Remains Bleak Besides the ongoing digitalization that has led to decreasing demand over the past couple of years, paper producers are impacted by deteriorating sales due to lockdown measures. The outlook for a comprehensive rebound in 2021 remains subdued.

Services

Remains Bleak Due to comprehensive lockdown measures in early 2020, reimposed again since autumn last year, many segments have suffered heavily, especially hotels and catering, restaurants, bars, entertainment and cultural events, fairs, airports, bus cruisers, tourism, travel agencies and tour operators.

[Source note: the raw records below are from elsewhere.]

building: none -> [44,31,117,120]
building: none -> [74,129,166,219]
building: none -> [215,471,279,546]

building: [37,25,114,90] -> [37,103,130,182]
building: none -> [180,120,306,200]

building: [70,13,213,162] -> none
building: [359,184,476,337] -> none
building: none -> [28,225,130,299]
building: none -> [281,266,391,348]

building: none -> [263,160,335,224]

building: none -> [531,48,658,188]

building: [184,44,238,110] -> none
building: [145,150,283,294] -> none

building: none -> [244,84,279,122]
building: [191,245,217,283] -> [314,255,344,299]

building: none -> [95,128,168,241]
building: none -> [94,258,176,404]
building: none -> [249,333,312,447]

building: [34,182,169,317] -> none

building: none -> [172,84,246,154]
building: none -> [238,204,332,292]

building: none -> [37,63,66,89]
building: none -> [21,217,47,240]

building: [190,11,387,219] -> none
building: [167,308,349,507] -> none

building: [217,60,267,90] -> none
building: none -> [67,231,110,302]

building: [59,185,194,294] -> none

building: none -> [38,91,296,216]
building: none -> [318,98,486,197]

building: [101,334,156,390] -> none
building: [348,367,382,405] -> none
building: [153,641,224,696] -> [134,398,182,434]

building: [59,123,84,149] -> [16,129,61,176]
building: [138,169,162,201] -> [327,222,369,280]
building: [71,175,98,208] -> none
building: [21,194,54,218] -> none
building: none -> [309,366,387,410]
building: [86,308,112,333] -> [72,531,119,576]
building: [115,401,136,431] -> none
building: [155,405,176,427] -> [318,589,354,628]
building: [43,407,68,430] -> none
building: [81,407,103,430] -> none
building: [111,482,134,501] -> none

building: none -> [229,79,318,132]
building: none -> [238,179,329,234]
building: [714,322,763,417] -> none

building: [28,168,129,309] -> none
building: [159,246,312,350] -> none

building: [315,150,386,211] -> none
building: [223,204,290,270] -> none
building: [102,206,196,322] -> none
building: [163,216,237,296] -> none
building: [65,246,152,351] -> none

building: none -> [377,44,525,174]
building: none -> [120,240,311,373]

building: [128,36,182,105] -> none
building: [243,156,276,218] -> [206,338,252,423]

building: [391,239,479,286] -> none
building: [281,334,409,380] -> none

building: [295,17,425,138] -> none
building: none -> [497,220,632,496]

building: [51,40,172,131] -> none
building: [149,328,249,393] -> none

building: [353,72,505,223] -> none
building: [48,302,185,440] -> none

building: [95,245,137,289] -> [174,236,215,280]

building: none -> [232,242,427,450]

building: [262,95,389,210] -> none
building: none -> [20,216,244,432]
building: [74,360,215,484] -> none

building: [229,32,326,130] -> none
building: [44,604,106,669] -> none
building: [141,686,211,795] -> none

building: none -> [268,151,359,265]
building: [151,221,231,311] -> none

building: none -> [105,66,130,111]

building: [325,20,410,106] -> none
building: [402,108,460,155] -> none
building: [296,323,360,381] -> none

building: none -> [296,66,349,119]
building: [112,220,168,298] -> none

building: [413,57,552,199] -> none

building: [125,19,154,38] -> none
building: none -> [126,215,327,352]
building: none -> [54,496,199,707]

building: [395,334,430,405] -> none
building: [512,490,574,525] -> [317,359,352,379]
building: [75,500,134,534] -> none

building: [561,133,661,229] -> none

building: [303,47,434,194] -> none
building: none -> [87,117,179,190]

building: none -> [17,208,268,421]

Service sector value added is estimated to have contracted by 13.5% (hotel and catering by more than 32%) in 2020. In 2021 service is forecast to rebound just 4%. Insolvencies are expected to increase sharply in H2 of 2021, subject to the expiry of government support measures for businesses.

Steel

Remains Poor Steel value added is estimated to have decreased by 6% in 2020. Insolvencies are expected to increase in H2 of 2021, subject to the expiry of government support measures for businesses.

Textiles

Remains Poor Producers, wholesalers and retailers already suffered before the coronavirus outbreak from fierce competition, thin margins, lower sales, changes in customer behaviour and increased competition from new online retailers. The performance has further deteriorated due to low sales during the lockdowns. Textiles value added is forecast to decrease by 0.2% in 2021 after an estimated 10% contraction in 2020. Insolvencies are expected to increase significantly in H2 of 2021, subject to the expiry of government support measures for businesses.